George Van Amson CC’74 Receives 2023 Alexander Hamilton Medal

Monday, November 20, 2023

George Van Amson CC’74, Columbia University trustee emeritus, inveterate mentor to students and alumni and longtime Wall Street executive, was honored with the 2023 Alexander Hamilton Medal on November 16 at a standing-room-only black-tie dinner in Low Rotunda. Van Amson, the managing director of institutional equity sales and trading at Morgan Stanley, is currently the head of The Americas Analyst and Associate Advising and Development Programs in Morgan Stanley’s Institutional Equity Division.

The medal — given for distinguished service and accomplishment in any field of endeavor — is the highest honor awarded to a member of the Columbia College community, and the Alexander Hamilton Award Dinner is one of the College’s signature fundraising dinners. This year’s proceeds of more than $1.1 million will benefit College students by supporting the Core Curriculum and financial aid.

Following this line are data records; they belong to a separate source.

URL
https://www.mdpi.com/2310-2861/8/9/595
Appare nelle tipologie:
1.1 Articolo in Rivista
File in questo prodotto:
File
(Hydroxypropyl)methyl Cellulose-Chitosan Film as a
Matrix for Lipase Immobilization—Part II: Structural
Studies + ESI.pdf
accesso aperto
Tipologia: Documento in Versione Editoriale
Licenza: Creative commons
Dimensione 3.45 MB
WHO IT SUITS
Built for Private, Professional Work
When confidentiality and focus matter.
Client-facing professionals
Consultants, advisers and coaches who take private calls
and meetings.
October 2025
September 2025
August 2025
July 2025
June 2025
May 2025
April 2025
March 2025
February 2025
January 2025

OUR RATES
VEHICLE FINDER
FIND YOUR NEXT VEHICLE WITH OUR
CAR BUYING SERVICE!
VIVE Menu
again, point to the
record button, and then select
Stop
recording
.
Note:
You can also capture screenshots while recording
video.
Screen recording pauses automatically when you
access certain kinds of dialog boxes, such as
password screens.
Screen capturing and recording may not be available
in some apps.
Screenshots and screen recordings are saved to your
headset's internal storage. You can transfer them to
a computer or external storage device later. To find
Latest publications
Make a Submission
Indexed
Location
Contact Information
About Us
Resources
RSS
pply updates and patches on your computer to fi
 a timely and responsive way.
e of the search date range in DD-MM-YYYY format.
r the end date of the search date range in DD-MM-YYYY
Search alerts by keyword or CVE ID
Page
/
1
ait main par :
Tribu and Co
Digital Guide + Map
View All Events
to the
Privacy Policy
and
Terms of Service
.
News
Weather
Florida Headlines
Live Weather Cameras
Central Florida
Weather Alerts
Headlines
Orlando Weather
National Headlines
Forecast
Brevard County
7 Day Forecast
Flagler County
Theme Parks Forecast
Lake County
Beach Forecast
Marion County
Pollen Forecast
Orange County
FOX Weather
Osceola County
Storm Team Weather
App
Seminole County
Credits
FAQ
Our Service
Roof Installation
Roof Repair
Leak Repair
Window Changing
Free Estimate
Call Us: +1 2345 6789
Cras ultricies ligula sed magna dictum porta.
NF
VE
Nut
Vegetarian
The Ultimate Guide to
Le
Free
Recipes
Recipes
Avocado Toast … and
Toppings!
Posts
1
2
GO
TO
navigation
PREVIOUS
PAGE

Remarks honoring Van Amson were given by Sherri Pancer Wolf CC’90, president of the Columbia College Alumni Association; trustees co-chair and 2022 Hamilton Medal recipient Claire C. Shipman CC’86, SIPA’94; Dean Josef Sorett; and President Minouche Shafik, who was attending the dinner for the first time. Van Amson’s family, including his wife, Wendy PH’83, celebrated his achievements along with nine previous Hamilton honorees, alumni, faculty, students, friends and other guests; the lively program featured multiple references to Hamilton, Van Amson’s favorite show.

Sorett spoke of Van Amson’s early encounters with Columbia as a Brooklyn Tech H.S. student living in the Throgg’s Neck Houses in the Bronx. “The intellectual spirit of the campus in vivid display must have appealed to him,” Sorett said. “It was 1969, and the tensions of the era were being dealt with as students and faculty, together, interrogated the structures and ethics of the world around them.

“It is to the institution’s enduring benefit that both parties recognized something in each other. When Columbia extended an opportunity to George, he not only seized it, he made the place better for it and continues to do so.”

A congratulatory video honoring Van Amson’s accomplishments included remarks from Shafik, former University President Lee C. Bollinger and former U.S. Attorney General Eric H. Holder Jr. CC’73, LAW’76, among others. Later, Van Amson’s children, Alexandra CC’13, Victoria CC’15 and Schuyler CC’17, introduced a second, more personal video about their father.

As a special honor, Van Amson’s dear friend Ted Gregory CC’74 appeared onscreen at the end of the evening to sing a moving a capella version of “New York State of Mind,” with harmonies by the Kingsmen. The group closed the program with “Sans Souci” and “Roar, Lion, Roar.”

An economics major at the College, Van Amson is a 45-year Wall Street veteran with expertise in domestic and international markets as well as in organizational leadership. He earned an M.B.A. with honors from Harvard Business School in 1982.

As an undergraduate, Van Amson was the president of his first-year and sophomore classes, a varsity football and baseball player, a leader of Alpha Phi Alpha and an active member of the Black Students Organization. In addition to being a trustee emeritus, he remains connected to Columbia as a chair emeritus of the Columbia Alumni Association. He is also the director of Community Impact, a service organization that sends student volunteers into New York City neighborhoods, and has also been on the Columbia College Board of Visitors. Van Amson was honored with a 2000 John Jay Award for distinguished professional achievement, a 2009 Columbia Alumni Achievement Award and a 2013 Varsity C Alumni Athletic Award.

After receiving the Hamilton Medal, Van Amson gave a rousing speech that referenced the power and reach of the Lions community (“in every room where it happens”); his deep gratitude for the opportunities and experiences the College provided; and his commitment to encouraging those same rewards to future generations of Columbians.

“Columbia offered me a diversity of experiences, planting in me a better understanding of equity, and made me feel absolutely included,” he said. “And from the outset, Columbia affirmed me by positive action. I am grateful. I am grateful that, in 1969, the educators and administrators of Hamilton Hall and Low Library had been increasingly awakened, awoken, woke, to the foundational importance and urgency of diversity, of equity, of inclusion. And to act affirmatively in providing opportunity.

“That opportunity, that chance, gave me my life. In the quiet moments of solitude and thought, I pray that every young person has that same opportunity, so that the kids from Watts or Washington, D.C., the girl from Jacksonville or Jamaica, Queens, the boy from Richmond or Roxbury, the youngsters from Bed-Stuy or Birmingham, can one day stand in this magnificent rotunda of Low Memorial Library with hearts and minds enlarged by education and give thanks, much like a kid from the Bronx.”